I’ve never actually had an MRI scan myself but I don’t think I would cope well as I get claustrophobic, I can’t even imagine having to prepare children for one.
This guest post has some useful advice when it comes to preparing for your child’s MRI scan.
An MRI scan is a daunting – and often frightening – experience for an adult, but it can be infinitely more distressing for a young child. In order to keep children still while they undergo this vital scan, sedation is often necessary, which can present a range of challenges for both you and your child. However, it is possible to make the process a little less frightening by preparing for it in advance.
What is an MRI scan?
An MRI for children involves a child lying inside a machine that resembles a tunnel. A large magnet is used to take detailed pictures of the various organs and structures within the body – in order to diagnose problems that can’t be picked up by X-ray or CT scans. Unfortunately, the noise created and feelings of claustrophobia caused can lead to children becoming distressed and agitated, which makes taking detailed pictures impossible. This is why sedation is often the only course of action available.
What happens during a child’s MRI?
Your child will need to lie on a bed that will move slowly inside a narrow tunnel. Depending on what area of your child’s body is being looked at, your child will enter the tunnel either feet or head first. It is vital that your child remains perfectly still while images are taken; unfortunately, each image can take several minutes to complete. Children will often be given the chance to remain still without the need for medication. If this is not possible, an MRI under general anaesthetic might be advised.
If your child is to remain awake during an MRI scan under sedation, you should warn her that the MRI machine will make loud ‘knocking’ noises. But it is also important to stress that the machine will never actually come into contact with your child. Most children are given earplugs or headphones to drown out the sound. If the MRI images are of your child’s head, she will have to wear a protective helmet. In most scenarios, you should be able to remain in the room with your child for the duration of the scan.
What if your child requires an IV contrast dye?

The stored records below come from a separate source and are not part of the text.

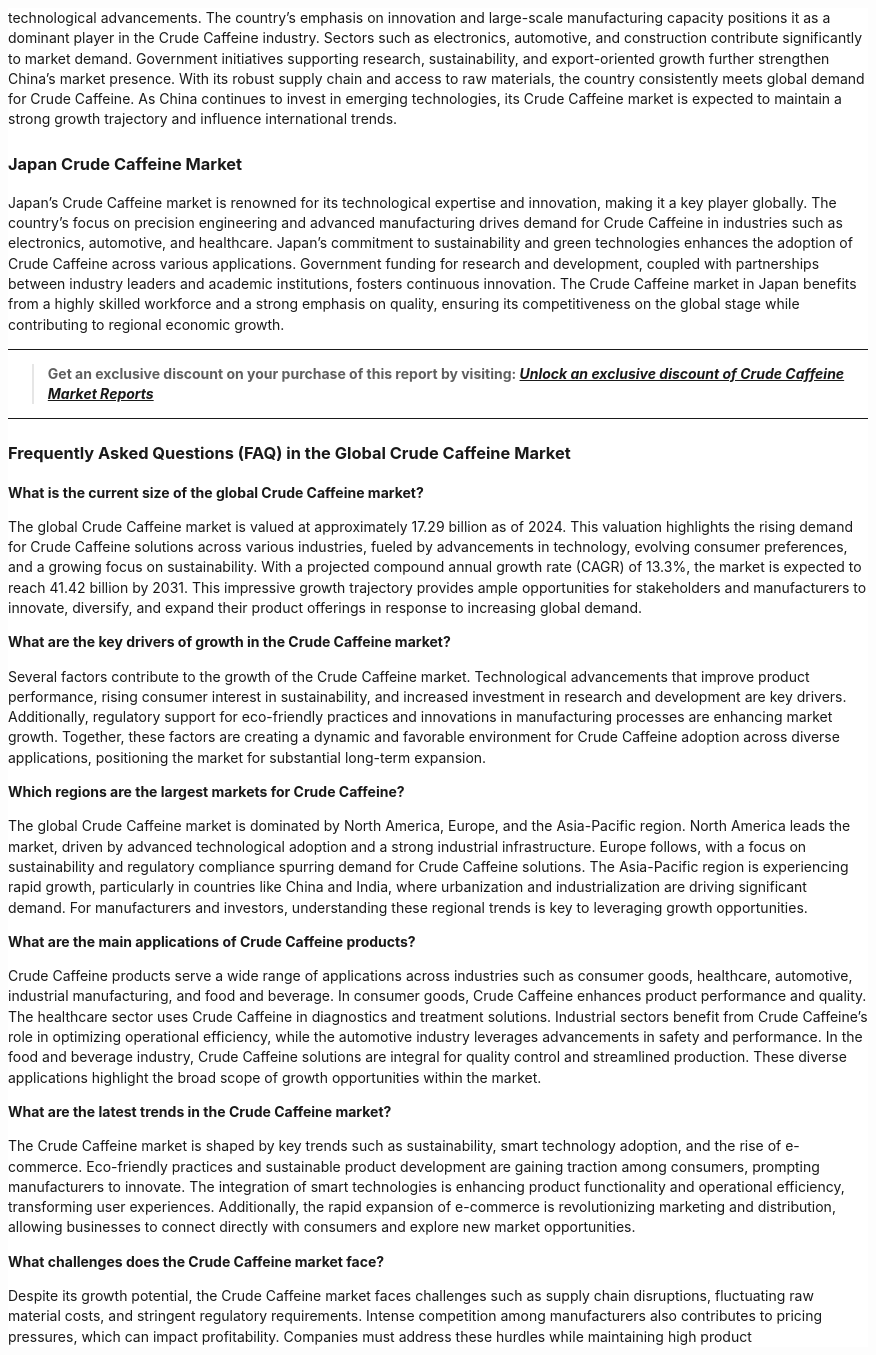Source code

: technological advancements. The country&rsquo;s emphasis on innovation and large-scale manufacturing capacity positions it as a dominant player in the Crude Caffeine industry. Sectors such as electronics, automotive, and construction contribute significantly to market demand. Government initiatives supporting research, sustainability, and export-oriented growth further strengthen China&rsquo;s market presence. With its robust supply chain and access to raw materials, the country consistently meets global demand for Crude Caffeine. As China continues to invest in emerging technologies, its Crude Caffeine market is expected to maintain a strong growth trajectory and influence international trends.</p><h3>Japan Crude Caffeine Market</h3><p>Japan&rsquo;s Crude Caffeine market is renowned for its technological expertise and innovation, making it a key player globally. The country&rsquo;s focus on precision engineering and advanced manufacturing drives demand for Crude Caffeine in industries such as electronics, automotive, and healthcare. Japan&rsquo;s commitment to sustainability and green technologies enhances the adoption of Crude Caffeine across various applications. Government funding for research and development, coupled with partnerships between industry leaders and academic institutions, fosters continuous innovation. The Crude Caffeine market in Japan benefits from a highly skilled workforce and a strong emphasis on quality, ensuring its competitiveness on the global stage while contributing to regional economic growth.</p><hr /><blockquote><p><strong>Get an exclusive discount on your purchase of this report by visiting: <em><a href="://marketresearchpulse.com/ask-for-discount/122477?utm_source=Github&amp;utm_medium=0116">Unlock an exclusive discount of Crude Caffeine Market Reports</a></em>&nbsp;</strong></p></blockquote><hr /><h3>Frequently Asked Questions (FAQ) in the Global Crude Caffeine Market</h3><p><strong>What is the current size of the global Crude Caffeine market?</strong></p><p>The global Crude Caffeine market is valued at approximately 17.29 billion as of 2024. This valuation highlights the rising demand for Crude Caffeine solutions across various industries, fueled by advancements in technology, evolving consumer preferences, and a growing focus on sustainability. With a projected compound annual growth rate (CAGR) of 13.3%, the market is expected to reach 41.42 billion by 2031. This impressive growth trajectory provides ample opportunities for stakeholders and manufacturers to innovate, diversify, and expand their product offerings in response to increasing global demand.</p><p><strong>What are the key drivers of growth in the Crude Caffeine market?</strong></p><p>Several factors contribute to the growth of the Crude Caffeine market. Technological advancements that improve product performance, rising consumer interest in sustainability, and increased investment in research and development are key drivers. Additionally, regulatory support for eco-friendly practices and innovations in manufacturing processes are enhancing market growth. Together, these factors are creating a dynamic and favorable environment for Crude Caffeine adoption across diverse applications, positioning the market for substantial long-term expansion.</p><p><strong>Which regions are the largest markets for Crude Caffeine?</strong></p><p>The global Crude Caffeine market is dominated by North America, Europe, and the Asia-Pacific region. North America leads the market, driven by advanced technological adoption and a strong industrial infrastructure. Europe follows, with a focus on sustainability and regulatory compliance spurring demand for Crude Caffeine solutions. The Asia-Pacific region is experiencing rapid growth, particularly in countries like China and India, where urbanization and industrialization are driving significant demand. For manufacturers and investors, understanding these regional trends is key to leveraging growth opportunities.</p><p><strong>What are the main applications of Crude Caffeine products?</strong></p><p>Crude Caffeine products serve a wide range of applications across industries such as consumer goods, healthcare, automotive, industrial manufacturing, and food and beverage. In consumer goods, Crude Caffeine enhances product performance and quality. The healthcare sector uses Crude Caffeine in diagnostics and treatment solutions. Industrial sectors benefit from Crude Caffeine&rsquo;s role in optimizing operational efficiency, while the automotive industry leverages advancements in safety and performance. In the food and beverage industry, Crude Caffeine solutions are integral for quality control and streamlined production. These diverse applications highlight the broad scope of growth opportunities within the market.</p><p><strong>What are the latest trends in the Crude Caffeine market?</strong></p><p>The Crude Caffeine market is shaped by key trends such as sustainability, smart technology adoption, and the rise of e-commerce. Eco-friendly practices and sustainable product development are gaining traction among consumers, prompting manufacturers to innovate. The integration of smart technologies is enhancing product functionality and operational efficiency, transforming user experiences. Additionally, the rapid expansion of e-commerce is revolutionizing marketing and distribution, allowing businesses to connect directly with consumers and explore new market opportunities.</p><p><strong>What challenges does the Crude Caffeine market face?</strong></p><p>Despite its growth potential, the Crude Caffeine market faces challenges such as supply chain disruptions, fluctuating raw material costs, and stringent regulatory requirements. Intense competition among manufacturers also contributes to pricing pressures, which can impact profitability. Companies must address these hurdles while maintaining high product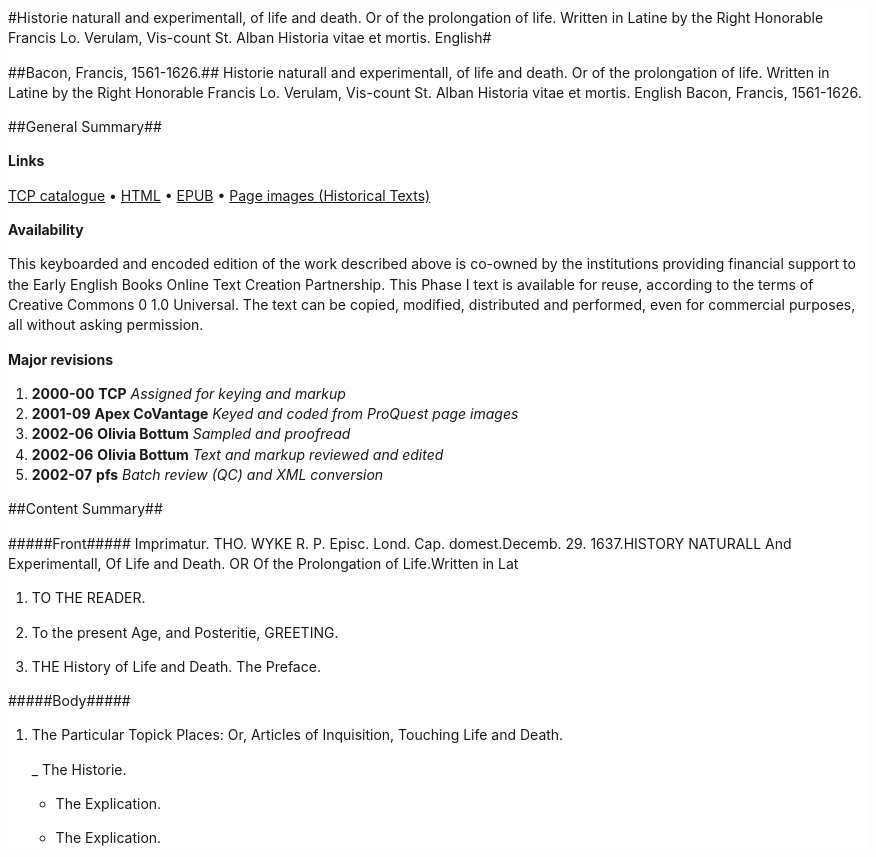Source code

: #Historie naturall and experimentall, of life and death. Or of the prolongation of life. Written in Latine by the Right Honorable Francis Lo. Verulam, Vis-count St. Alban Historia vitae et mortis. English#

##Bacon, Francis, 1561-1626.##
Historie naturall and experimentall, of life and death. Or of the prolongation of life. Written in Latine by the Right Honorable Francis Lo. Verulam, Vis-count St. Alban
Historia vitae et mortis. English
Bacon, Francis, 1561-1626.

##General Summary##

**Links**

[TCP catalogue](http://www.ota.ox.ac.uk/tcp/)  • 
[HTML](http://tei.it.ox.ac.uk/tcp/Texts-HTML/free/A01/A01454.html)  • 
[EPUB](http://tei.it.ox.ac.uk/tcp/Texts-EPUB/free/A01/A01454.epub) • 
[Page images (Historical Texts)](https://data.historicaltexts.jisc.ac.uk/view?pubId=eebo-99836345e&pageId=eebo-99836345e-610-1)

**Availability**

This keyboarded and encoded edition of the
	       work described above is co-owned by the institutions
	       providing financial support to the Early English Books
	       Online Text Creation Partnership. This Phase I text is
	       available for reuse, according to the terms of Creative
	       Commons 0 1.0 Universal. The text can be copied,
	       modified, distributed and performed, even for
	       commercial purposes, all without asking permission.

**Major revisions**

1. __2000-00__ __TCP__ *Assigned for keying and markup*
1. __2001-09__ __Apex CoVantage__ *Keyed and coded from ProQuest page images*
1. __2002-06__ __Olivia Bottum__ *Sampled and proofread*
1. __2002-06__ __Olivia Bottum__ *Text and markup reviewed and edited*
1. __2002-07__ __pfs__ *Batch review (QC) and XML conversion*

##Content Summary##

#####Front#####
Imprimatur. THO. WYKE R. P. Episc. Lond. Cap. domest.Decemb. 29. 1637.HISTORY NATURALL And Experimentall, Of Life and Death. OR Of the Prolongation of Life.Written in Lat
1. TO THE READER.

1. To the present Age, and Posteritie, GREETING.

1. THE History of Life and Death. The Preface.

#####Body#####

1. The Particular Topick Places: Or, Articles of Inquisition, Touching Life and Death.

    _ The Historie.

      * The Explication.

      * The Explication.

If a contrast dye is required for your child’s MRI images, an anaesthetic will be sprayed onto her arm, and a small needle will be inserted into a vein. This can add to the stress of the procedure, which is why an MRI for children under sedation may be recommended. The dye itself has no effect other than to enhance the images captured by the MRI machine.
Useful information about MRI scans
Be prepared to remove all metal items from your child’s person before going into the MRI room. You should ensure that your child isn’t wearing clothes with zips or metal attachments, a metal belt or anything metallic. No electronic items – such as iPhones and MP3 players – will be allowed in the MRI machine. If there is no metal on your child’s clothes, the chances are she will be allowed to wear them inside the MRI scanner. Some MRI rooms can be a little cold, so make sure you take a blanket to your appointment.
Research has shown that children who have had the MRI procedure fully explained to them in advance are less anxious and frightened during the session. It is therefore vital that you explain to your child what to expect during what is often a traumatic experience. If your child is particularly young, the chances are some form of sedation will be required. In the case of infants, a general anaesthetic is the only option, as there is no other way of keeping the child perfectly still while images are taken.
With some preparation, support and a team of expert medical professionals around you, your child’s MRI scan needn’t be overly traumatic.